The fourteenth amendment prohibits a State from denying to any person within its jurisdiction the equal protection of the laws; but this provision does not, any more than the one which precedes it, and which we have just considered, add any thing [92 U.S. 542, 555] to the rights which one citizen has under the Constitution against another. The equality of the rights of citizens is a principle of republicanism.

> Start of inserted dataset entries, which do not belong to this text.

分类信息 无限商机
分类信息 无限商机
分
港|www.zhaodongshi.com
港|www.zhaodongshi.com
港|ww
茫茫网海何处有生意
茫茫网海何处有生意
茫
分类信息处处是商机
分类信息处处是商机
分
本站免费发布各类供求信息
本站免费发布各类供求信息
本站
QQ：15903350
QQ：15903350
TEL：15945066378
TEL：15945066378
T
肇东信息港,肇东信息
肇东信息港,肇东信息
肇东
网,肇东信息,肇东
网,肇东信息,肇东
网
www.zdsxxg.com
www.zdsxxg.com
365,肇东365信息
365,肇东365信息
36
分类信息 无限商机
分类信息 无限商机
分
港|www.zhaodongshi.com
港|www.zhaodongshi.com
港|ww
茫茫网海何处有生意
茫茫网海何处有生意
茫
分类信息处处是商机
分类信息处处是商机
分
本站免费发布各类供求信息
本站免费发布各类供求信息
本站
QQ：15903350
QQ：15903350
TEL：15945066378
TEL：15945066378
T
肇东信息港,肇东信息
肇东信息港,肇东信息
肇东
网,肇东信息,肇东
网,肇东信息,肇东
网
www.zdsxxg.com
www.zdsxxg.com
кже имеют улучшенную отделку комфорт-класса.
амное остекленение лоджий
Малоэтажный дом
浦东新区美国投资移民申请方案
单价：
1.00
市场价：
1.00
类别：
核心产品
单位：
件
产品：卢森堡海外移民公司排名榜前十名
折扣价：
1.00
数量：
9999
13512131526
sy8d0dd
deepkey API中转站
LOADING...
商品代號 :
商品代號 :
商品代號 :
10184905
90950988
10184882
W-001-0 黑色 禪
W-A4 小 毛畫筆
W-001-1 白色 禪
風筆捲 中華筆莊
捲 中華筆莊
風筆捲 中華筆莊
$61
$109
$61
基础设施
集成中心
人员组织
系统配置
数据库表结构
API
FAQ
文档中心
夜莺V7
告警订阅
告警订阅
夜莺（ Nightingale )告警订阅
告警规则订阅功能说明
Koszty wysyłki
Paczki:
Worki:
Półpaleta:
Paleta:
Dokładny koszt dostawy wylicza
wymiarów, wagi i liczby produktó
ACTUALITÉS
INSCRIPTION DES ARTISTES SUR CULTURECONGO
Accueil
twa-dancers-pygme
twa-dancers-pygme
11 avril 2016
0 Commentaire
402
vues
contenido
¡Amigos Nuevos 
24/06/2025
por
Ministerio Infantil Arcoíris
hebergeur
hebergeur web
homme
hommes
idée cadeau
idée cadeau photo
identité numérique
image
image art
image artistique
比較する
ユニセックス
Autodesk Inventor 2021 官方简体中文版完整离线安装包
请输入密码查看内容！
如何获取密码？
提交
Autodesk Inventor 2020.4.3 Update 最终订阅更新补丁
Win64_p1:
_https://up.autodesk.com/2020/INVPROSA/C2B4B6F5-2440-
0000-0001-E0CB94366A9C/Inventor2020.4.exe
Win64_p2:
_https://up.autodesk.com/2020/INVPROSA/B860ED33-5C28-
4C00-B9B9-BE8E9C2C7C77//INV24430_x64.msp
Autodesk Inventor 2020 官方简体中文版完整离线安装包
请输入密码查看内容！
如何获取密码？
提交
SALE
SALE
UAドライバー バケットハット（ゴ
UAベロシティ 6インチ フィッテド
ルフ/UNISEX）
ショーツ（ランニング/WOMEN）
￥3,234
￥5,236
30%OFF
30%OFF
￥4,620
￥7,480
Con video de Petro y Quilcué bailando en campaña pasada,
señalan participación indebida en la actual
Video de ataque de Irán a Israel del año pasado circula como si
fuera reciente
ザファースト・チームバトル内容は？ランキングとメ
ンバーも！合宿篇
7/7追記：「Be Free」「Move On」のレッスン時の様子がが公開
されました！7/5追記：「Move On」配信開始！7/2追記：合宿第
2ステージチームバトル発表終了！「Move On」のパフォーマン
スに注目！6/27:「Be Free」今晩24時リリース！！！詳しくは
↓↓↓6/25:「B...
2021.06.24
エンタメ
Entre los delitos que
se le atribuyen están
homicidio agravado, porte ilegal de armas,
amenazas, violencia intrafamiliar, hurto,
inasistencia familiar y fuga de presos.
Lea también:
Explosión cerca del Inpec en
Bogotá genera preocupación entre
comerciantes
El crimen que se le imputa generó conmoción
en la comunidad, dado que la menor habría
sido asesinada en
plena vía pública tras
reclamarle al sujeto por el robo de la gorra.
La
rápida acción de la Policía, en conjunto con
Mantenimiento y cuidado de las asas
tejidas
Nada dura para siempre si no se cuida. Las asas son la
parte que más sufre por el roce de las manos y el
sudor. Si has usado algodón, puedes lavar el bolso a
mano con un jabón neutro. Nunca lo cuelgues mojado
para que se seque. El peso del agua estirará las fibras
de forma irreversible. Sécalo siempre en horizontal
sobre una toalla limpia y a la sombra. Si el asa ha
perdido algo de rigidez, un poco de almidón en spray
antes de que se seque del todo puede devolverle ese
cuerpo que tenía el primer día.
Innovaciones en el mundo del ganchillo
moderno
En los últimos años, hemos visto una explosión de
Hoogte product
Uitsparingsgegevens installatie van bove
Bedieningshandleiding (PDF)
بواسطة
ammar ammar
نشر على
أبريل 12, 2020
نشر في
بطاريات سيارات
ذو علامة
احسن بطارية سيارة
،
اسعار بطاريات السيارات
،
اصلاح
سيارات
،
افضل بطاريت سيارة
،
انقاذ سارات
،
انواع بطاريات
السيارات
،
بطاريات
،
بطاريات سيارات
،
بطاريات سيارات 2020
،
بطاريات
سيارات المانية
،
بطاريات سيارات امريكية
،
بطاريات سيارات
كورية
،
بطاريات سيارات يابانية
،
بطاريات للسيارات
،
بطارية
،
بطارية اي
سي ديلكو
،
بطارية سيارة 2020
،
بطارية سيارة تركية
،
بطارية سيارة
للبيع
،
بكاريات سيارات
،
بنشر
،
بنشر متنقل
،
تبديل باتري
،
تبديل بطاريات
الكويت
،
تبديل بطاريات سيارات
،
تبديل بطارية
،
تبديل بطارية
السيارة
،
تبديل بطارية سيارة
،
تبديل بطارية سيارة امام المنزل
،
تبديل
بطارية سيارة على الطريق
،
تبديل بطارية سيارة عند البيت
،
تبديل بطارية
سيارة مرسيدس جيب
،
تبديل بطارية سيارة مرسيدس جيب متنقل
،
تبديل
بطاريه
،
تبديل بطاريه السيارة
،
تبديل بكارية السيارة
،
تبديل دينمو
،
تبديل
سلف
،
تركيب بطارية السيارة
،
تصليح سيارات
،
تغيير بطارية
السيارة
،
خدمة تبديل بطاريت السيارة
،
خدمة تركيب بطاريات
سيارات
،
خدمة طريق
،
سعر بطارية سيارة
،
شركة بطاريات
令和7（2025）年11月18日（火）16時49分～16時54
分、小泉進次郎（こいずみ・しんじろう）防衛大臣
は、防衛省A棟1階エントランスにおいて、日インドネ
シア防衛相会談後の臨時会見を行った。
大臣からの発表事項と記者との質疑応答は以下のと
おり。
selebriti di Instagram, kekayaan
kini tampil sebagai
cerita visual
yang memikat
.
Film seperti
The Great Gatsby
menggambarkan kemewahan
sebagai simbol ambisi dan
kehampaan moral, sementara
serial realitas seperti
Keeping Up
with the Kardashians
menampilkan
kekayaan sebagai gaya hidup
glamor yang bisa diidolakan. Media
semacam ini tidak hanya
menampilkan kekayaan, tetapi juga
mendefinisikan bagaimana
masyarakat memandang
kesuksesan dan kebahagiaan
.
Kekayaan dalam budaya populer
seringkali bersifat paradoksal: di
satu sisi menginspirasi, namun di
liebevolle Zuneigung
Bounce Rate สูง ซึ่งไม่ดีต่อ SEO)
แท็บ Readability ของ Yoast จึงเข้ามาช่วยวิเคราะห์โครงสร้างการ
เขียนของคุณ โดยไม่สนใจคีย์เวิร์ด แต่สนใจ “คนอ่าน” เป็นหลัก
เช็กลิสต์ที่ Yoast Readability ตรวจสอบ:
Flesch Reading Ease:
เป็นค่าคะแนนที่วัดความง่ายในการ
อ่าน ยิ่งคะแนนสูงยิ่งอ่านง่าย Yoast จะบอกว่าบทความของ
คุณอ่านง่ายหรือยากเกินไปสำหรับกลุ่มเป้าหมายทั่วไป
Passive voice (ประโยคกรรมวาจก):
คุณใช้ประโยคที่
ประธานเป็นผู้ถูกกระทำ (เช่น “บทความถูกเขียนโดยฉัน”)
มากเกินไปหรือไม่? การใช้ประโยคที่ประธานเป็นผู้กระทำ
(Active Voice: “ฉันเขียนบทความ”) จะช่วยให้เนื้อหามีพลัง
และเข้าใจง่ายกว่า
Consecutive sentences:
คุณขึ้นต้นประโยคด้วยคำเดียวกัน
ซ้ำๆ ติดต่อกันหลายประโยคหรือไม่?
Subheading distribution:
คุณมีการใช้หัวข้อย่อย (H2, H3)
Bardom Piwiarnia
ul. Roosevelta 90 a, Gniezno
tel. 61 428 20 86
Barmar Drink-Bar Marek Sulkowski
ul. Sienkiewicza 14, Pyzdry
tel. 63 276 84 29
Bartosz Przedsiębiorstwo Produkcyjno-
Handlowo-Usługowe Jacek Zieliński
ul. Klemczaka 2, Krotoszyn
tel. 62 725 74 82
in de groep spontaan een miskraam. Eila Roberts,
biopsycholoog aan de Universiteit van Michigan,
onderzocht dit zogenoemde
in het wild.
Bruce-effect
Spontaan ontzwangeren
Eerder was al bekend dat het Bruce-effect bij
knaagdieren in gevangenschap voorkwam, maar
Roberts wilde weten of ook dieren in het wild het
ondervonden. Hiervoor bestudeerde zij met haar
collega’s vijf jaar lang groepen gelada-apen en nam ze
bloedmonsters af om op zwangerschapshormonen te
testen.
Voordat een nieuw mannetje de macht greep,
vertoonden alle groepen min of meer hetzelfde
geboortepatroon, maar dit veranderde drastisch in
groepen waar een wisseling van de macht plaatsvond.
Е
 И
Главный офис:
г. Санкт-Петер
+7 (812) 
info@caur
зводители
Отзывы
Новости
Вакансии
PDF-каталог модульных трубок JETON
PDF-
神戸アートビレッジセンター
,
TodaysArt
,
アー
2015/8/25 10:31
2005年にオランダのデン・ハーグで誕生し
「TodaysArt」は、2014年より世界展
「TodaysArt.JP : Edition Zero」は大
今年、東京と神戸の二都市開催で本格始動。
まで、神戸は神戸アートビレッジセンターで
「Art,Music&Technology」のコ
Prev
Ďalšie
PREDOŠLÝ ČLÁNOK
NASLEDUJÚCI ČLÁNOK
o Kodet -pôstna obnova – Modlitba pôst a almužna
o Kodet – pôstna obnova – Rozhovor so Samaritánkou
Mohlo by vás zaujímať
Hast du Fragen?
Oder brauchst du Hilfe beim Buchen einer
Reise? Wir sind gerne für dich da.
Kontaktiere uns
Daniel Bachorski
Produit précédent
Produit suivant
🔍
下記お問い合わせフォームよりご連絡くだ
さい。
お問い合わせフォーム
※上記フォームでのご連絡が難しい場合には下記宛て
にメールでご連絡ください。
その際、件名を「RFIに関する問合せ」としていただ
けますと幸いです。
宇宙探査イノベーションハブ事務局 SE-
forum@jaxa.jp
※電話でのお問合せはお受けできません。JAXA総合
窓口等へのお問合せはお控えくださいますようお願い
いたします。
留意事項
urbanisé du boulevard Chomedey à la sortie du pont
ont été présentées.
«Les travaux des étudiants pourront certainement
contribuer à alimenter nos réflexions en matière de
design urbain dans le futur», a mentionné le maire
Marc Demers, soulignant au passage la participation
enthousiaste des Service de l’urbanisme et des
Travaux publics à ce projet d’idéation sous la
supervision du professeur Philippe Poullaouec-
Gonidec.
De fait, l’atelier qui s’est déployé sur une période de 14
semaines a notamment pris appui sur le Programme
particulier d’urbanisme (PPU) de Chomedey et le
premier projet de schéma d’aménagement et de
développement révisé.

Every republican government is in duty bound to protect all its citizens in the enjoyment of this principle, if within its power. That duty was originally assumed by the States; and it still remains there. The only obligation resting upon the United States is to see that the States do not deny the right. This the amendment guarantees, but no more. The power of the national government is limited to the enforcement of this guaranty.
...
U.S. v. Cruikshank, 92 U.S. 542 (1875)
 "[N]ot an interpretation that's been held to hold any water"?  Did you miss the part where an 8-to-1 majority of the highest court in the land "held" over a century ago that this interpretation is binding law?  That's a much smaller dissent and much more long-term pedigree than any abortion case you and I find faulty.